** EXCERPT TO READ follows **

I’m free now. I’ve never felt so unfettered. If I die tomorrow, you be assured it was with a happy, contented heart.
(I do realize that this whole thing is Seinfeldian on a number of levels. Perhaps irritatingly so.)
I got a macro-focusing rail for Christmas and then I read on a photography blog about doing the Christmas-lights-bokeh thing. The two combined into a perfect storm of copycat macro photography of Christmas tree ornaments.
Santa made a special visit to Branson over the weekend so Mimi and Papa could get their Christmas on with Abby and the big winner from Christmas Haul #1 is the Razor scooter. We found this great unused parking lot in Branson, but she crashed after just a few minutes and wanted to rest for awhile. When we got back to Little Rock she made me take her to a “tennis course” because that was the smoothest place she could think of to ride on.

** End of EXCERPT TO READ **
** RECORDED INFORMATION follows **

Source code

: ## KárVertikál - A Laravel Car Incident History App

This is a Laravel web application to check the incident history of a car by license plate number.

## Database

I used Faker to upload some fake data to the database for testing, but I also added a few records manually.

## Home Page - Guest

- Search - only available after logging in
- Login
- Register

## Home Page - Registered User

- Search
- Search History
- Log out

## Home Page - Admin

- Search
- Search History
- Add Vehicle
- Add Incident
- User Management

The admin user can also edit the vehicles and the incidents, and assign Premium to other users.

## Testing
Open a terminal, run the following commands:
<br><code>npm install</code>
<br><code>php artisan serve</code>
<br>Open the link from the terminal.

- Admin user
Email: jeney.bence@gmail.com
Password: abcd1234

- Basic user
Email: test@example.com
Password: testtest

** End of RECORDED INFORMATION **

Transcribe the holiday blog excerpt above between "(I do realize" and "to ride on.", inclusive.

REPLY TO THE EXERCISE.
(I do realize that this whole thing is Seinfeldian on a number of levels. Perhaps irritatingly so.)
I got a macro-focusing rail for Christmas and then I read on a photography blog about doing the Christmas-lights-bokeh thing. The two combined into a perfect storm of copycat macro photography of Christmas tree ornaments.
Santa made a special visit to Branson over the weekend so Mimi and Papa could get their Christmas on with Abby and the big winner from Christmas Haul #1 is the Razor scooter. We found this great unused parking lot in Branson, but she crashed after just a few minutes and wanted to rest for awhile. When we got back to Little Rock she made me take her to a “tennis course” because that was the smoothest place she could think of to ride on.